Mr Blair’s strong card is that he is an articulate, firm-willed and experienced politician well known around the globe. This would stand him in good stead in meetings with Barack Obama, the US ­president, or Vladimir Putin, Russia’s premier, his supporters say.

Moreover, Mr Blair has the backing of Nicolas Sarkozy, although diplomats say the French president could change his mind if Ms Merkel decided not to support Mr Blair.

Mr Blair’s candidacy is vulnerable for several reasons.
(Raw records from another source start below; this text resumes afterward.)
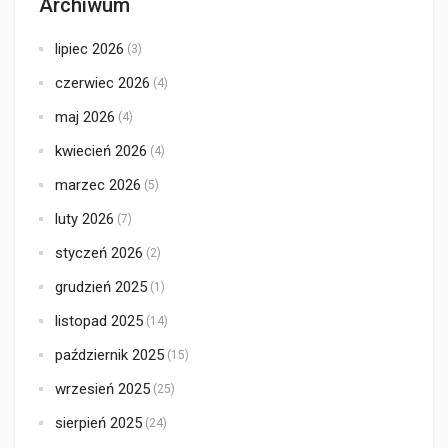
Archiwum
lipiec 2026
(3)
czerwiec 2026
(4)
maj 2026
(4)
kwiecień 2026
(4)
marzec 2026
(5)
luty 2026
(7)
styczeń 2026
(2)
grudzień 2025
(1)
listopad 2025
(14)
październik 2025
(15)
wrzesień 2025
(25)
sierpień 2025
(24)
Some EU leaders remember his vigorous support for George W Bush, the former US president much reviled in Europe, in the Iraq invasion.

Some also think the president should not come from a country such as the UK, which has excluded itself from core EU initiatives such as European monetary union and the Schengen border-free travel regime.

Several small and medium-sized countries, never happy with the idea of a full-time president, do not want a figure from a “big” country such as France, Germany or the UK. Belgium has a particular grudge against Mr Blair because he prevented the appointment five years ago of Guy Verhofstadt, then Belgian premier, as European Commission president.

But the biggest problem for Mr Blair might be, quite simply, that his candidacy is being aired too openly, too soon. “Frontrunners in EU job hunts have a habit of fading before the finish line,” one diplomat said.